[Dataset entries]
┌──

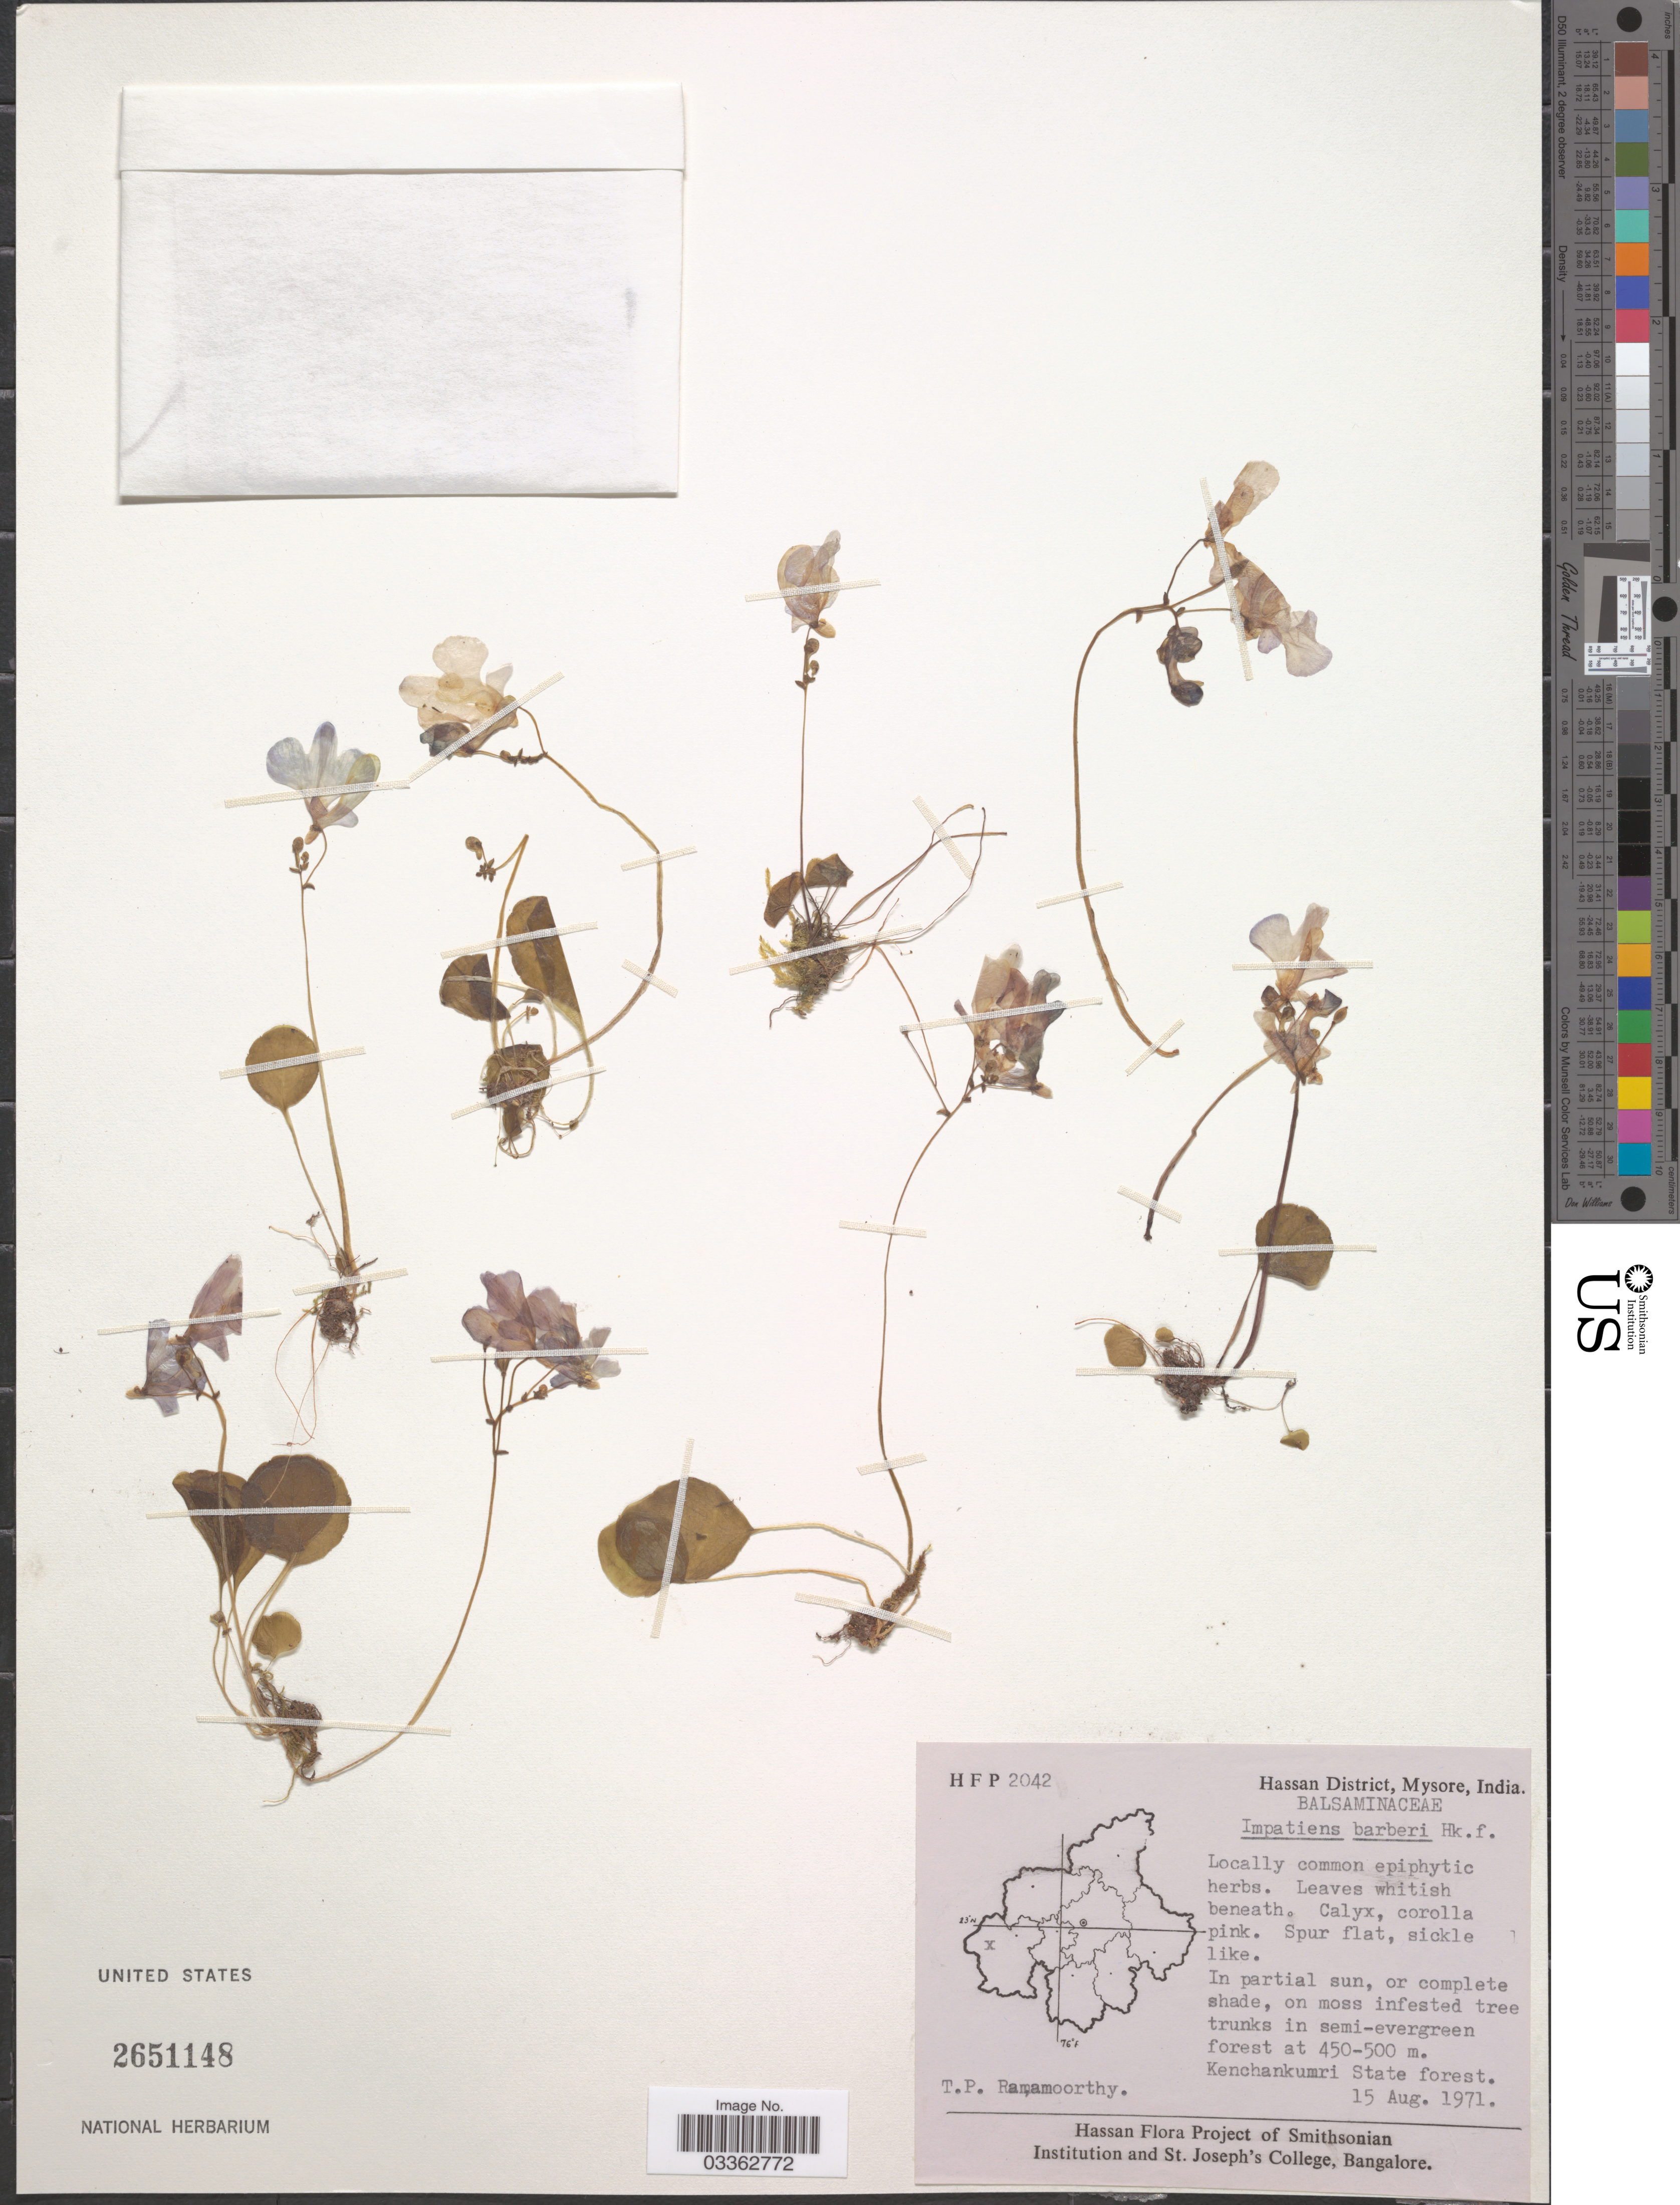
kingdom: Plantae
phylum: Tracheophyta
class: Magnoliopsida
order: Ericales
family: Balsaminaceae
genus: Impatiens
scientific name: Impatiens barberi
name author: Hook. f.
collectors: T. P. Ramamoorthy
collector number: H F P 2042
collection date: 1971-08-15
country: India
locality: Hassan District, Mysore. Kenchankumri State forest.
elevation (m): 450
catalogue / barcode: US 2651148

└──

REQUIREMENTS
Rewrite the items above with "collection date" changed to "date collected" and every other line kept the same. Omit the picture line.

RIGHT ANSWER
kingdom: Plantae
phylum: Tracheophyta
class: Magnoliopsida
order: Ericales
family: Balsaminaceae
genus: Impatiens
scientific name: Impatiens barberi
name author: Hook. f.
collectors: T. P. Ramamoorthy
collector number: H F P 2042
date collected: 1971-08-15
country: India
locality: Hassan District, Mysore. Kenchankumri State forest.
elevation (m): 450
catalogue / barcode: US 2651148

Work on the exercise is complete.